## What is required
Word for word, restate the records that come after this.

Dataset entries

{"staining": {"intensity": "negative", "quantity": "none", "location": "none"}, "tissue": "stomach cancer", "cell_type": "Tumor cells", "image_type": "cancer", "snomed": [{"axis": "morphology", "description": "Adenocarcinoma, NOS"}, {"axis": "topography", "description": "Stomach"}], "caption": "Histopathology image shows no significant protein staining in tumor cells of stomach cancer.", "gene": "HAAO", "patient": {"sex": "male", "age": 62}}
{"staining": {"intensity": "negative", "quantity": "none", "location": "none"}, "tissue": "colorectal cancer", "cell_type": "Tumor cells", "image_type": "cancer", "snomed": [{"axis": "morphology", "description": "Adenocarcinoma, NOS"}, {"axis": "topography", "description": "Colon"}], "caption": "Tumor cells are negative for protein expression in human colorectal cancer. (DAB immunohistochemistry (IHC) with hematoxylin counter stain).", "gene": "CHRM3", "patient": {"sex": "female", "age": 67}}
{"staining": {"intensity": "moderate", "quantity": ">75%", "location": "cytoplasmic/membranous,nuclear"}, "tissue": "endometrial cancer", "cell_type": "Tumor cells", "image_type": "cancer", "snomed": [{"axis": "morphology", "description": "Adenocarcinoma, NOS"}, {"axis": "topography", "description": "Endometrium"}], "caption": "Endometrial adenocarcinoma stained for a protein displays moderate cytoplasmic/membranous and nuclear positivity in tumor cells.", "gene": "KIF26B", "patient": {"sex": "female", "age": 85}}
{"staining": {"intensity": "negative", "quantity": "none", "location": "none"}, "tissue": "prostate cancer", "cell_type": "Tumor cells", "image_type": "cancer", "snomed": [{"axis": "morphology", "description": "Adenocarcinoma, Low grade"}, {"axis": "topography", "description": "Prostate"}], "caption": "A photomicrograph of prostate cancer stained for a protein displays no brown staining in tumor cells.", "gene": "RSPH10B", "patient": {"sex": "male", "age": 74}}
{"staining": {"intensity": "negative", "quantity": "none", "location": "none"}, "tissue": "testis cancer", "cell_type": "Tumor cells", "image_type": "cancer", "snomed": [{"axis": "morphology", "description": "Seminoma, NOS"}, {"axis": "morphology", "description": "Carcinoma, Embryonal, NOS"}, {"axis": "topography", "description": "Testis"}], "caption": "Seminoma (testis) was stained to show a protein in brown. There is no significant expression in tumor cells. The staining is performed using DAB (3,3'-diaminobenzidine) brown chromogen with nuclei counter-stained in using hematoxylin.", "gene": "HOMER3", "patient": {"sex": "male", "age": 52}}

## Expected answer
{"staining": {"intensity": "negative", "quantity": "none", "location": "none"}, "tissue": "stomach cancer", "cell_type": "Tumor cells", "image_type": "cancer", "snomed": [{"axis": "morphology", "description": "Adenocarcinoma, NOS"}, {"axis": "topography", "description": "Stomach"}], "caption": "Histopathology image shows no significant protein staining in tumor cells of stomach cancer.", "gene": "HAAO", "patient": {"sex": "male", "age": 62}}
{"staining": {"intensity": "negative", "quantity": "none", "location": "none"}, "tissue": "colorectal cancer", "cell_type": "Tumor cells", "image_type": "cancer", "snomed": [{"axis": "morphology", "description": "Adenocarcinoma, NOS"}, {"axis": "topography", "description": "Colon"}], "caption": "Tumor cells are negative for protein expression in human colorectal cancer. (DAB immunohistochemistry (IHC) with hematoxylin counter stain).", "gene": "CHRM3", "patient": {"sex": "female", "age": 67}}
{"staining": {"intensity": "moderate", "quantity": ">75%", "location": "cytoplasmic/membranous,nuclear"}, "tissue": "endometrial cancer", "cell_type": "Tumor cells", "image_type": "cancer", "snomed": [{"axis": "morphology", "description": "Adenocarcinoma, NOS"}, {"axis": "topography", "description": "Endometrium"}], "caption": "Endometrial adenocarcinoma stained for a protein displays moderate cytoplasmic/membranous and nuclear positivity in tumor cells.", "gene": "KIF26B", "patient": {"sex": "female", "age": 85}}
{"staining": {"intensity": "negative", "quantity": "none", "location": "none"}, "tissue": "prostate cancer", "cell_type": "Tumor cells", "image_type": "cancer", "snomed": [{"axis": "morphology", "description": "Adenocarcinoma, Low grade"}, {"axis": "topography", "description": "Prostate"}], "caption": "A photomicrograph of prostate cancer stained for a protein displays no brown staining in tumor cells.", "gene": "RSPH10B", "patient": {"sex": "male", "age": 74}}
{"staining": {"intensity": "negative", "quantity": "none", "location": "none"}, "tissue": "testis cancer", "cell_type": "Tumor cells", "image_type": "cancer", "snomed": [{"axis": "morphology", "description": "Seminoma, NOS"}, {"axis": "morphology", "description": "Carcinoma, Embryonal, NOS"}, {"axis": "topography", "description": "Testis"}], "caption": "Seminoma (testis) was stained to show a protein in brown. There is no significant expression in tumor cells. The staining is performed using DAB (3,3'-diaminobenzidine) brown chromogen with nuclei counter-stained in using hematoxylin.", "gene": "HOMER3", "patient": {"sex": "male", "age": 52}}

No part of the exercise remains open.